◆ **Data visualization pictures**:
Segment Open

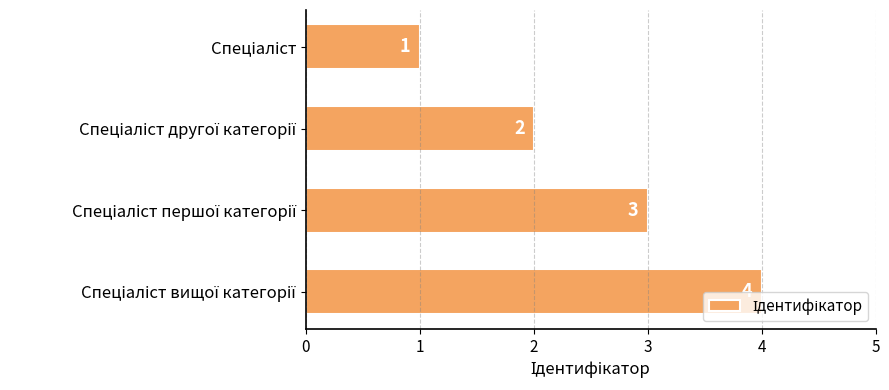

What is the value of the 4th bar from the top?

4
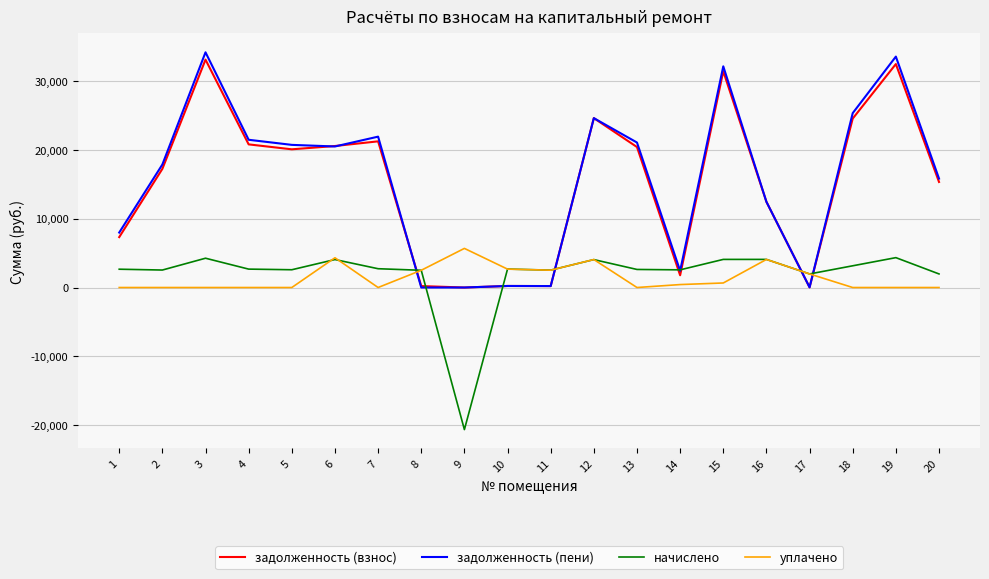

True or false: уплачено and задолженность (пени) cross at least once.

True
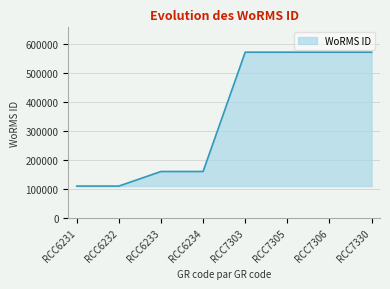

What is the greatest value displayed?

573354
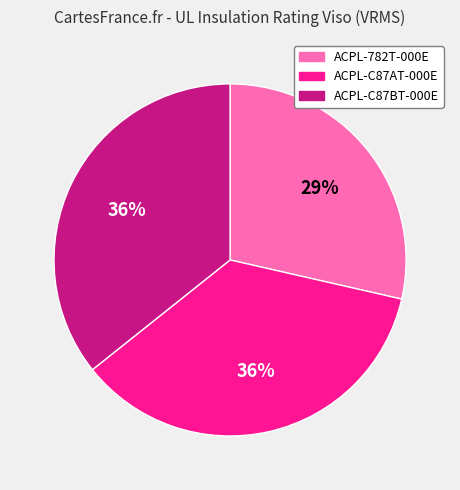

The ACPL-C87AT-000E slice represents 36% of the pie. True or false?

True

Segment Closed

◆ **Task details**:
Write out the listing again, switching "value" to "figure" everywhere and changing nothing else. Leave the pictures out.

◆ **Result for this task**:
What is the figure of the 4th bar from the top?

4

True or false: уплачено and задолженность (пени) cross at least once.

True

What is the greatest figure displayed?

573354

The ACPL-C87AT-000E slice represents 36% of the pie. True or false?

True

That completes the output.